Filed Pursuant to Rule 424(b)(3)
Registration Nos. 33-55787 and 33-64179
PRICING SUPPLEMENT NO. 24, dated July 9, 1997
(To Prospectus dated January 23, 1997, and
Prospectus Supplement dated June 9, 1997)
(CUSIP No. 17120Q ZH7)
$2,500,000,000
Chrysler Financial Corporation
Medium-Term Notes, Series Q
Floating Rate Notes
Due 9 Months or More From Date of Issue
Principal Amount: $55,000,000
Issue Price: 100%
Calculation Agent: First Trust of New York, National Association
Original Issue Date: July 16, 1997
Stated Maturity: July 17, 2000
Initial Interest Rate: to be determined on July 14, 1997
Specified Currency: U.S. Dollars
(If other than U.S. Dollars, see attachment hereto)
Option to Receive Payments in Specified Currency: [ ] Yes [ ] No
(Applicable only if Specified Currency is other than U.S. Dollars)

# [Data entries]
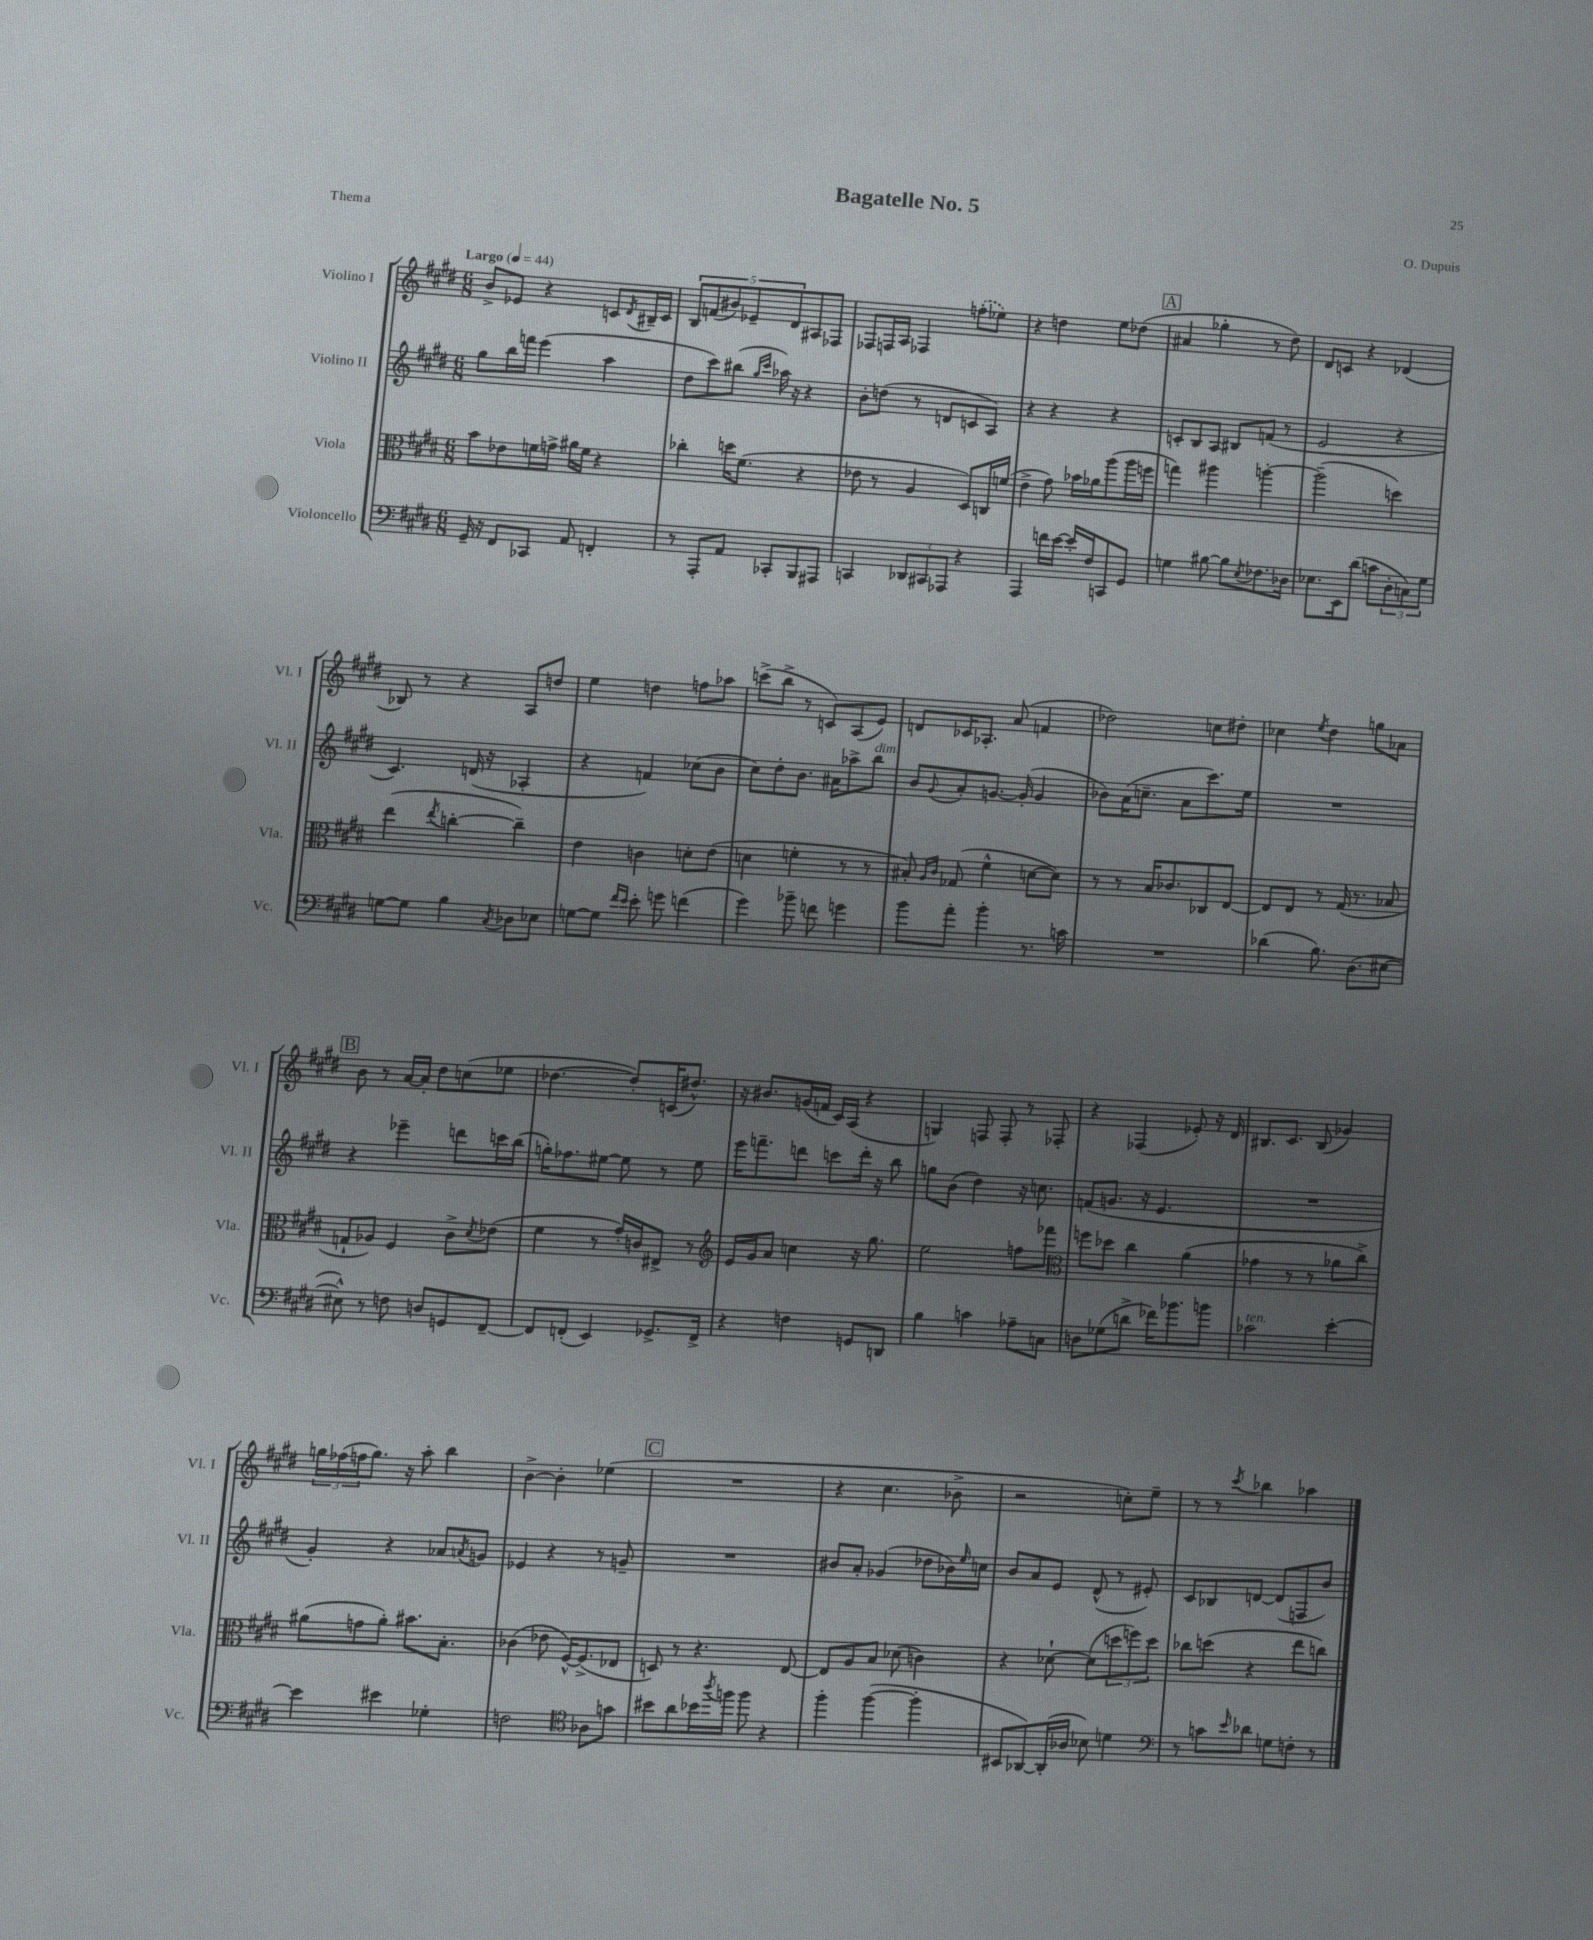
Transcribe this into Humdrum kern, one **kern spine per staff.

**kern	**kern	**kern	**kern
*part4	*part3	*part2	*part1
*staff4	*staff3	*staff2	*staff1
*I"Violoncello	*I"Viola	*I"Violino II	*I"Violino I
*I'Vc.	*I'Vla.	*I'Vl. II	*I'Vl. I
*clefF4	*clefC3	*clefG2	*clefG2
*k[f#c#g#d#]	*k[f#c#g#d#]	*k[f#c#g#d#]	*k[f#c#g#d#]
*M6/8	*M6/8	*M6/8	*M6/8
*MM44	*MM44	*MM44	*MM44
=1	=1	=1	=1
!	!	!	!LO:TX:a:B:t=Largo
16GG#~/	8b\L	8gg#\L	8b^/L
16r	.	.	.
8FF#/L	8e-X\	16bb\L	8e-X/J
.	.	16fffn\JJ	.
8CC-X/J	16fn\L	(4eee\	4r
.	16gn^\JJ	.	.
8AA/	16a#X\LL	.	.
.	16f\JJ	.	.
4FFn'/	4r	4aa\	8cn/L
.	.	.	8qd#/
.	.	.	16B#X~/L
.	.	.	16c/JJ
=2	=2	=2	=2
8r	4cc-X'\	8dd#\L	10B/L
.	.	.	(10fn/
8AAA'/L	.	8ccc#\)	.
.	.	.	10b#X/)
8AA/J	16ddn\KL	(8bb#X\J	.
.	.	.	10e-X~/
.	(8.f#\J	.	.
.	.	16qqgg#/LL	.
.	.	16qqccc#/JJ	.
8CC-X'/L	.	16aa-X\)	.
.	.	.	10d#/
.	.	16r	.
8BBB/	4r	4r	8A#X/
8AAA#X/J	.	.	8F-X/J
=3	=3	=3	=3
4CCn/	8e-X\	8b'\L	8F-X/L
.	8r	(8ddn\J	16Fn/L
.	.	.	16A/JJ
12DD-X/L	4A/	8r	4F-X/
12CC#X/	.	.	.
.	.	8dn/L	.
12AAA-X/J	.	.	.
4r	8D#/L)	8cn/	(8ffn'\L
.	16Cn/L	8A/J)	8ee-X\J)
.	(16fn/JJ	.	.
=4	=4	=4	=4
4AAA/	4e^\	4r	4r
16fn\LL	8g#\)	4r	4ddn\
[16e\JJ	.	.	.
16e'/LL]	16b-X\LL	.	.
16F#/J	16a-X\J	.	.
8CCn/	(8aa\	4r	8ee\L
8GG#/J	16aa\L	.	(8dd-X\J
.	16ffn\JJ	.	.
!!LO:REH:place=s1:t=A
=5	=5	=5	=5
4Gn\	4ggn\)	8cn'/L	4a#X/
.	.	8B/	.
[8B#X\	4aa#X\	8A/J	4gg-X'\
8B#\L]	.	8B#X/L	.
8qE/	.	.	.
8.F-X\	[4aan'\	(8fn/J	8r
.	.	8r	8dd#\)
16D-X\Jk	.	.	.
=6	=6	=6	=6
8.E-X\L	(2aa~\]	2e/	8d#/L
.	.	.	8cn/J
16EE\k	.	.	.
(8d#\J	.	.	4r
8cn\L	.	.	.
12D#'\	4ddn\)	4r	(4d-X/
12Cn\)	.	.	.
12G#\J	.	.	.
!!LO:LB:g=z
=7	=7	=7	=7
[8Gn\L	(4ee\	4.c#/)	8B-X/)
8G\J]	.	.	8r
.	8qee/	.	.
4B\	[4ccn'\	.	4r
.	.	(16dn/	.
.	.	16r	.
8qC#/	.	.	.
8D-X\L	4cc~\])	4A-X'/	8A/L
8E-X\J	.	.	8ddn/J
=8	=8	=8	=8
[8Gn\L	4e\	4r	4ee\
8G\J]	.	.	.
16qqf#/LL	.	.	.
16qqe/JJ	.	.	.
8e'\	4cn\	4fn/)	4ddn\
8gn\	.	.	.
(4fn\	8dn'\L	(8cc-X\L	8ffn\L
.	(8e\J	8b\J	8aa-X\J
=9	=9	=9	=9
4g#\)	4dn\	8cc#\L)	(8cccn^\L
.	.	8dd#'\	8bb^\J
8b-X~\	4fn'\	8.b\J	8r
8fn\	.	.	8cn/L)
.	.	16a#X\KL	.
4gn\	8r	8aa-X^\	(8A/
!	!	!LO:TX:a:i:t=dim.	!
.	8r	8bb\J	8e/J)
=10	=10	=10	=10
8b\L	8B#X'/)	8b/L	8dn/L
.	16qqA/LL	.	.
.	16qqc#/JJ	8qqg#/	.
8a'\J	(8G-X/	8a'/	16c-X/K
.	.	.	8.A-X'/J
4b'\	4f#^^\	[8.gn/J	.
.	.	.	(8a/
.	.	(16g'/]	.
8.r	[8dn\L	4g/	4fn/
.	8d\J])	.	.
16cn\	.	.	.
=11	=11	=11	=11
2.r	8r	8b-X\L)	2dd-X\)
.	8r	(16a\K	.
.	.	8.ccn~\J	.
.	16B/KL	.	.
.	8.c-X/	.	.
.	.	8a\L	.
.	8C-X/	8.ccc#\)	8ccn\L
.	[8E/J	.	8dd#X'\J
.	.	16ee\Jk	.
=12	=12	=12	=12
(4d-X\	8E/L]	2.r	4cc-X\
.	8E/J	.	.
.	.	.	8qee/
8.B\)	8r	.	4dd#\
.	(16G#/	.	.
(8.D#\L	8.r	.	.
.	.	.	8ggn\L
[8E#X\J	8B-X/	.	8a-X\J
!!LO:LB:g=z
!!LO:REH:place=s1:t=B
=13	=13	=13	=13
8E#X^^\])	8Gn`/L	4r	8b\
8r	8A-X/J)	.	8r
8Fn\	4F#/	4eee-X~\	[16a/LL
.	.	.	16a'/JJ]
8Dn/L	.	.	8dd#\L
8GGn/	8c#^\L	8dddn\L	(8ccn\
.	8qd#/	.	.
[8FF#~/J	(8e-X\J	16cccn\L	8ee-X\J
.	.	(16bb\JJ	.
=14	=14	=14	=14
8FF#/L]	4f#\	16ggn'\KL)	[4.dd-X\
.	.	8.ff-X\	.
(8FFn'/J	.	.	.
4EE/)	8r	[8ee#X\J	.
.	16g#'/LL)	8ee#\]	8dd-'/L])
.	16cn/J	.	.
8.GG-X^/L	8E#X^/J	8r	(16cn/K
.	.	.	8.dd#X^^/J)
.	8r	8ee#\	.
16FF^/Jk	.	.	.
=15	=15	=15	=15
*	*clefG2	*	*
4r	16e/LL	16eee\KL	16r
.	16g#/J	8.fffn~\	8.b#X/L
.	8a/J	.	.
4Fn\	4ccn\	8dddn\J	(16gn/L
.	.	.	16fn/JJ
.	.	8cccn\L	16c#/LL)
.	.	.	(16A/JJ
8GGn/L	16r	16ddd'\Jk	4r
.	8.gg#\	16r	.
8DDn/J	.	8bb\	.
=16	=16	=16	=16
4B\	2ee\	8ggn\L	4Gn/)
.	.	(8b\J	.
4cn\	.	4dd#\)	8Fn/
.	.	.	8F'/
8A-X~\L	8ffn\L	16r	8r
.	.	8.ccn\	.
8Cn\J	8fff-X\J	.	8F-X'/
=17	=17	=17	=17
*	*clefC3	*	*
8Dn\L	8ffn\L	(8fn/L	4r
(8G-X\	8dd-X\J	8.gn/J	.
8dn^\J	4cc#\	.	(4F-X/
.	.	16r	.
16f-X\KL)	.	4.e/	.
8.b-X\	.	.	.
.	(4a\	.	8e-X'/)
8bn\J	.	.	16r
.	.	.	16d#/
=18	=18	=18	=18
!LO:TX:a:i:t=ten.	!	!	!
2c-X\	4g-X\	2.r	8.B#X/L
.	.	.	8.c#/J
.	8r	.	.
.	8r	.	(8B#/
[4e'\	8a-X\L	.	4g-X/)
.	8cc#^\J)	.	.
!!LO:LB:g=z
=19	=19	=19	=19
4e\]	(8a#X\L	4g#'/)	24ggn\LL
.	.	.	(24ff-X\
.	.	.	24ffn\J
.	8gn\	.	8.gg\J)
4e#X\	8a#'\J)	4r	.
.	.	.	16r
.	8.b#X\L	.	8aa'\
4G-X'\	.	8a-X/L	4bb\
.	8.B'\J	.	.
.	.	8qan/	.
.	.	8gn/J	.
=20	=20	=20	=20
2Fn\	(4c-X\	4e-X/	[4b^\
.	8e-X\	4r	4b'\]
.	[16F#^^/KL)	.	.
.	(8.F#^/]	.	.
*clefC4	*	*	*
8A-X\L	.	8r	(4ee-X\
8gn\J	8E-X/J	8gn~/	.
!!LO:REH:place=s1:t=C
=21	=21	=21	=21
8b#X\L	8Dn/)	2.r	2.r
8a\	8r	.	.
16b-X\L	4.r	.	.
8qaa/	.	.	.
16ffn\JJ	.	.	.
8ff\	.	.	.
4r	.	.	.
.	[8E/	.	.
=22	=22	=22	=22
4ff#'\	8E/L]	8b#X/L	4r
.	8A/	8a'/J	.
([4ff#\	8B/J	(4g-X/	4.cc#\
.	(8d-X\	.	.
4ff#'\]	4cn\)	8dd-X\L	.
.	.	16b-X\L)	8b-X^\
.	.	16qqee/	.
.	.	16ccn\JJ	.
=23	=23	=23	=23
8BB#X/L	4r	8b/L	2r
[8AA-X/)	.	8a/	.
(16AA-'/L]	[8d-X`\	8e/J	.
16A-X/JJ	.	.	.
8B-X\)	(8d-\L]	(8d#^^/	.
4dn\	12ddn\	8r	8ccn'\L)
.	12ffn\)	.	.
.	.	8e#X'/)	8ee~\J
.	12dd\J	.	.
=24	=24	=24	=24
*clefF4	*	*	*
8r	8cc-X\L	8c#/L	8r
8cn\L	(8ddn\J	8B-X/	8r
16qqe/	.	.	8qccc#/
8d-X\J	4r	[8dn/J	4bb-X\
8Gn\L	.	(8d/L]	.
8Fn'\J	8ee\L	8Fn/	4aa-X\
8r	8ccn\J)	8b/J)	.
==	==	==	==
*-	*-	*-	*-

# [Directive]
Summarize the pricing supplement in two sentences.

# [Correct result]
Pricing Supplement No. 24, dated July 9, 1997, covers Chrysler Financial Corporation Medium-Term Notes, Series Q, issued as floating rate notes in U.S. dollars with a principal amount of $55,000,000 at an issue price of 100%. The notes have an original issue date of July 16, 1997, and a stated maturity of July 17, 2000, with the initial interest rate to be determined on July 14, 1997, and First Trust of New York, National Association serving as calculation agent.